Instructions for the task:
Each line of the material should be retyped without alteration.

Entries provided:
____

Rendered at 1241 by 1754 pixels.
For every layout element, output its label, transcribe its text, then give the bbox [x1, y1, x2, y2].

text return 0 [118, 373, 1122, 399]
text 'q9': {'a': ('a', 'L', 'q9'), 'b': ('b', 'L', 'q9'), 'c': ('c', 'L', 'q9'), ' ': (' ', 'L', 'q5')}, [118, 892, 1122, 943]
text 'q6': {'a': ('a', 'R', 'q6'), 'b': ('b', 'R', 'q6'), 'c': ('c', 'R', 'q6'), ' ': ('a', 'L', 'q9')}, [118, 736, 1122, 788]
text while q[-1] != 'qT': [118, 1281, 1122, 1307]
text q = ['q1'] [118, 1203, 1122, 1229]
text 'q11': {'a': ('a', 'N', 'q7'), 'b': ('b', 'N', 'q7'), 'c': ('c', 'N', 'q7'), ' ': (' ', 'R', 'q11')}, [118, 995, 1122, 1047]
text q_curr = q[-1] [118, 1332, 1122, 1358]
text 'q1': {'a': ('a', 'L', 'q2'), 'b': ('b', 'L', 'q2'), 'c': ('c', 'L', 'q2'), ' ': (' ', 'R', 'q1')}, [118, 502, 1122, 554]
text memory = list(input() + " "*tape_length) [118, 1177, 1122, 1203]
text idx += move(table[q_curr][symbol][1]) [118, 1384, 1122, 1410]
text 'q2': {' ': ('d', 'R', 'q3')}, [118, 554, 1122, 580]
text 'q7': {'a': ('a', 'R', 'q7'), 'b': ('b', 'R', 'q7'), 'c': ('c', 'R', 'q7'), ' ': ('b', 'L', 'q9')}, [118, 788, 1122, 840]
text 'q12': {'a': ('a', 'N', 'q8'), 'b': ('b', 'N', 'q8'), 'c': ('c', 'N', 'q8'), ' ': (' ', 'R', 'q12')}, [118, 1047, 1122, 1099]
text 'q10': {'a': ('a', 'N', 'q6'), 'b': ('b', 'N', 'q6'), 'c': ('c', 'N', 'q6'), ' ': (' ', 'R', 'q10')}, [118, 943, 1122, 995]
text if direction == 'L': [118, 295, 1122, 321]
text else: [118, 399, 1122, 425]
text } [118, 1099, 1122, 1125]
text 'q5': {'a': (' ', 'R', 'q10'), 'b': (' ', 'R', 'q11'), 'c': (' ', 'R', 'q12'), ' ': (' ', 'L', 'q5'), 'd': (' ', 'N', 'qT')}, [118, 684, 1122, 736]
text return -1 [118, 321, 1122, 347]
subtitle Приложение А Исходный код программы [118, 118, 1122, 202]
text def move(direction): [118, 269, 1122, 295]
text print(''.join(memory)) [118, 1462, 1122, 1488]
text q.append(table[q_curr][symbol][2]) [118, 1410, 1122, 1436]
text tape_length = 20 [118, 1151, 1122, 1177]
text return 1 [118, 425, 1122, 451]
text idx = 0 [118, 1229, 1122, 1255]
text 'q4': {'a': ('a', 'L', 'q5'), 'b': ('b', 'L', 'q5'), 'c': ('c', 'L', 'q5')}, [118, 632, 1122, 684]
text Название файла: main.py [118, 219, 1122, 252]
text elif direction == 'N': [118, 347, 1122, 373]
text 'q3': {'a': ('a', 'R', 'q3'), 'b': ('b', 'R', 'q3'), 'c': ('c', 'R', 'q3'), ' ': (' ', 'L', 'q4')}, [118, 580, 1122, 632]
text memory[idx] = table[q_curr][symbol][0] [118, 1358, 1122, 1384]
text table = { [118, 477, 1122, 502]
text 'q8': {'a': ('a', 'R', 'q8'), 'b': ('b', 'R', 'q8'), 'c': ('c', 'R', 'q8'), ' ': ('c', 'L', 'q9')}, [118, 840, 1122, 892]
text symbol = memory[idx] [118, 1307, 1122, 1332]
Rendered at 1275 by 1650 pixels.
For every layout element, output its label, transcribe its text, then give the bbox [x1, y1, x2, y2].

____

Task result:
Rendered at 1241 by 1754 pixels.
For every layout element, output its label, transcribe its text, then give the bbox [x1, y1, x2, y2].

text return 0 [118, 373, 1122, 399]
text 'q9': {'a': ('a', 'L', 'q9'), 'b': ('b', 'L', 'q9'), 'c': ('c', 'L', 'q9'), ' ': (' ', 'L', 'q5')}, [118, 892, 1122, 943]
text 'q6': {'a': ('a', 'R', 'q6'), 'b': ('b', 'R', 'q6'), 'c': ('c', 'R', 'q6'), ' ': ('a', 'L', 'q9')}, [118, 736, 1122, 788]
text while q[-1] != 'qT': [118, 1281, 1122, 1307]
text q = ['q1'] [118, 1203, 1122, 1229]
text 'q11': {'a': ('a', 'N', 'q7'), 'b': ('b', 'N', 'q7'), 'c': ('c', 'N', 'q7'), ' ': (' ', 'R', 'q11')}, [118, 995, 1122, 1047]
text q_curr = q[-1] [118, 1332, 1122, 1358]
text 'q1': {'a': ('a', 'L', 'q2'), 'b': ('b', 'L', 'q2'), 'c': ('c', 'L', 'q2'), ' ': (' ', 'R', 'q1')}, [118, 502, 1122, 554]
text memory = list(input() + " "*tape_length) [118, 1177, 1122, 1203]
text idx += move(table[q_curr][symbol][1]) [118, 1384, 1122, 1410]
text 'q2': {' ': ('d', 'R', 'q3')}, [118, 554, 1122, 580]
text 'q7': {'a': ('a', 'R', 'q7'), 'b': ('b', 'R', 'q7'), 'c': ('c', 'R', 'q7'), ' ': ('b', 'L', 'q9')}, [118, 788, 1122, 840]
text 'q12': {'a': ('a', 'N', 'q8'), 'b': ('b', 'N', 'q8'), 'c': ('c', 'N', 'q8'), ' ': (' ', 'R', 'q12')}, [118, 1047, 1122, 1099]
text 'q10': {'a': ('a', 'N', 'q6'), 'b': ('b', 'N', 'q6'), 'c': ('c', 'N', 'q6'), ' ': (' ', 'R', 'q10')}, [118, 943, 1122, 995]
text if direction == 'L': [118, 295, 1122, 321]
text else: [118, 399, 1122, 425]
text } [118, 1099, 1122, 1125]
text 'q5': {'a': (' ', 'R', 'q10'), 'b': (' ', 'R', 'q11'), 'c': (' ', 'R', 'q12'), ' ': (' ', 'L', 'q5'), 'd': (' ', 'N', 'qT')}, [118, 684, 1122, 736]
text return -1 [118, 321, 1122, 347]
subtitle Приложение А Исходный код программы [118, 118, 1122, 202]
text def move(direction): [118, 269, 1122, 295]
text print(''.join(memory)) [118, 1462, 1122, 1488]
text q.append(table[q_curr][symbol][2]) [118, 1410, 1122, 1436]
text tape_length = 20 [118, 1151, 1122, 1177]
text return 1 [118, 425, 1122, 451]
text idx = 0 [118, 1229, 1122, 1255]
text 'q4': {'a': ('a', 'L', 'q5'), 'b': ('b', 'L', 'q5'), 'c': ('c', 'L', 'q5')}, [118, 632, 1122, 684]
text Название файла: main.py [118, 219, 1122, 252]
text elif direction == 'N': [118, 347, 1122, 373]
text 'q3': {'a': ('a', 'R', 'q3'), 'b': ('b', 'R', 'q3'), 'c': ('c', 'R', 'q3'), ' ': (' ', 'L', 'q4')}, [118, 580, 1122, 632]
text memory[idx] = table[q_curr][symbol][0] [118, 1358, 1122, 1384]
text table = { [118, 477, 1122, 502]
text 'q8': {'a': ('a', 'R', 'q8'), 'b': ('b', 'R', 'q8'), 'c': ('c', 'R', 'q8'), ' ': ('c', 'L', 'q9')}, [118, 840, 1122, 892]
text symbol = memory[idx] [118, 1307, 1122, 1332]
Rendered at 1275 by 1650 pixels.
For every layout element, output its label, transcribe its text, then give the bbox [x1, y1, x2, y2].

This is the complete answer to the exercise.